How to use GPUs

Navigation

How to use GPUs#

sbi supports GPU training. GPU will speed up training if you use a very large batch-size, if you use a large embedding network, or if your simulation outputs are high-dimensional. This guide shows you how to train and perform inferencce on GPU.

Main syntax#

inference = NPE(prior, device="cuda", density_estimator="maf")
density_estimator = inference.append_simulations(theta, x, data_device="cpu").train()

More explanation#

When creating the inference object, you can pass the device as an argument. This will be the device that the neural network lies on, and thus also the device that it is trained on. It is also the device that the returned density_estimator is on.

Often, you do not want to have your entire simulated data on GPU, but instead only transfer individual batches to GPU. To do this, pass .append_simulations(..., data_device="cpu").
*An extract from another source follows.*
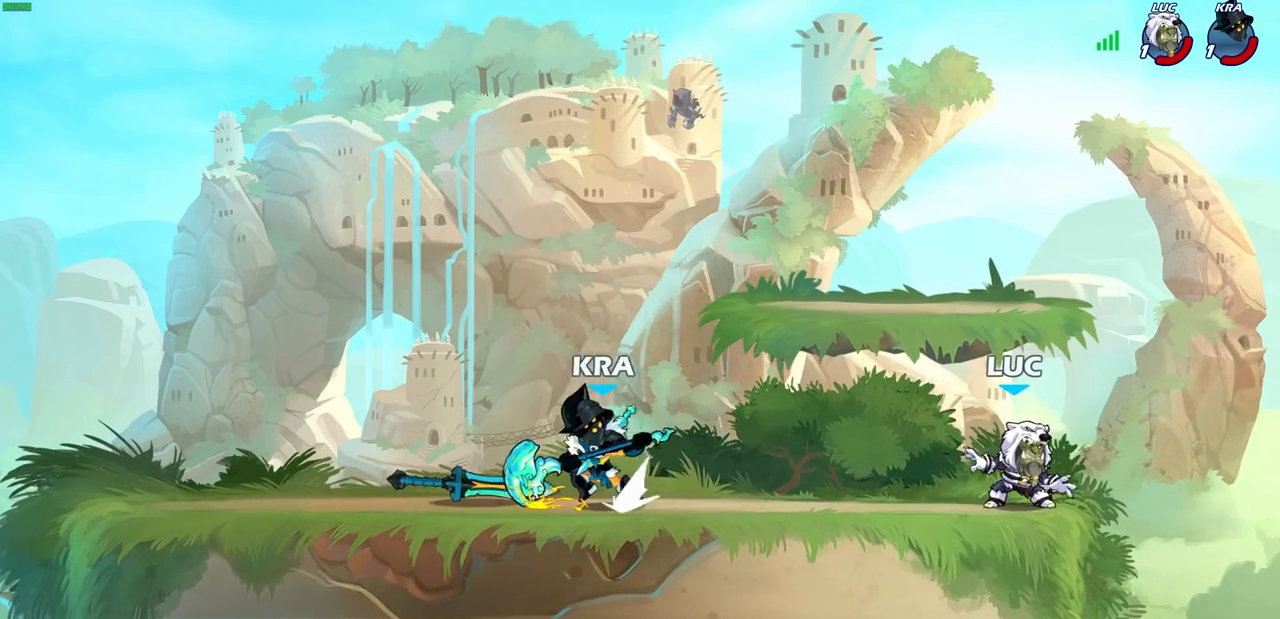
{"buttons": ["CROSS"], "left_stick": "up-left", "right_stick": "center", "events": [[17, "R1", "down"], [17, "R2", "down"], [17, "SQUARE", "down"], [100, "R1", "up"], [100, "left_stick", "center"], [117, "R2", "up"], [117, "SQUARE", "up"], [350, "left_stick", "left"], [400, "CROSS", "down"], [450, "left_stick", "up-left"]]}
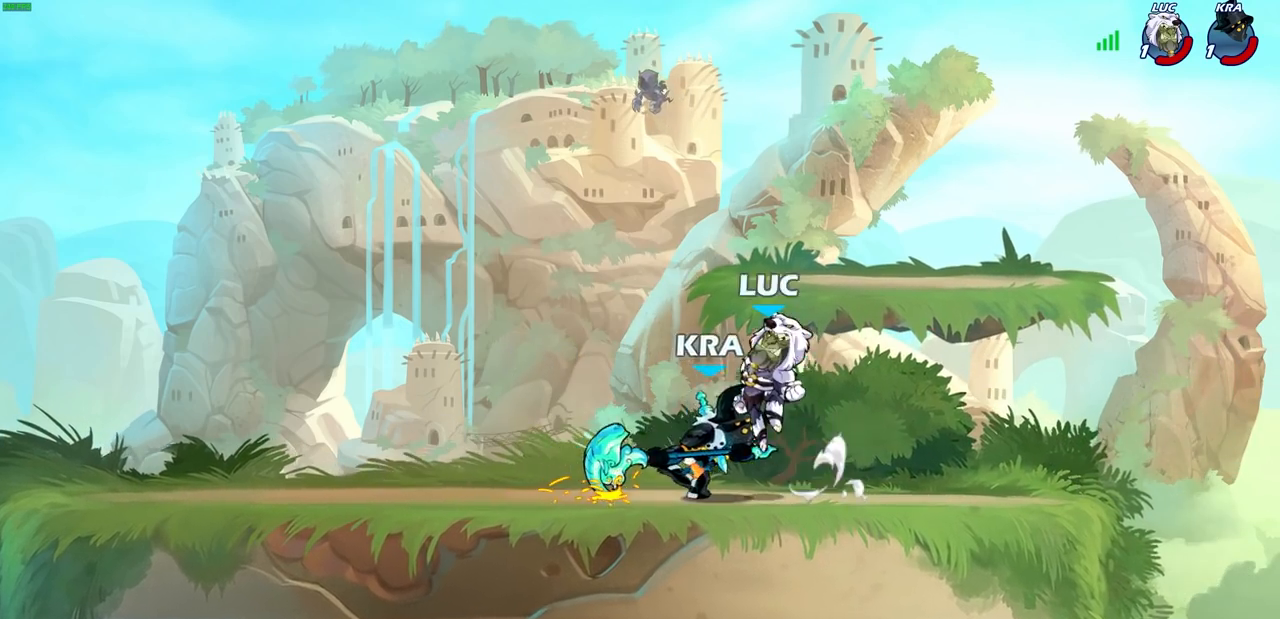
{"buttons": [], "left_stick": "center", "right_stick": "center", "events": [[17, "CROSS", "up"], [133, "left_stick", "down-right"], [283, "R2", "down"], [300, "SQUARE", "down"], [367, "left_stick", "center"], [400, "SQUARE", "up"], [433, "R2", "up"]]}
Note that the prior must be on the training device already, e.g., when passing device="cuda:0", make sure to pass a prior object that was created on that device, e.g.,

prior = torch.distributions.MultivariateNormal(
    loc=torch.zeros(2, device="cuda:0"),
    covariance_matrix=torch.eye(2, device="cuda:0")
)

Supported devices#

The device is set to "cpu" by default. But it can be set to anything, as long as it maps to an existing PyTorch GPU device, e.g., device="cuda" or device="cuda:2". sbi will take care of copying the net and the training data to and from the device. We also support MPS as a GPU device for GPU-accelarated training on an Apple Silicon chip, e.g., it is possible to pass device="mps".

Performance#

Whether or not you reduce your training time when training on a GPU depends on the problem at hand. We provide a couple of default density estimators for NPE, NLE and NRE, e.g., a mixture density network (density_estimator="mdn") or a Masked Autoregressive Flow (density_estimator="maf"). For these default density estimators, we do not expect a speed-up. This is because the underlying neural networks are relatively shallow and not tall, e.g., they do not have many parameters or matrix operations that benefit from being executed on the GPU.

A speed-up through training on the GPU will most likely become visible when using convolutional modules in your neural networks. E.g., when passing an embedding net for image processing like in this example.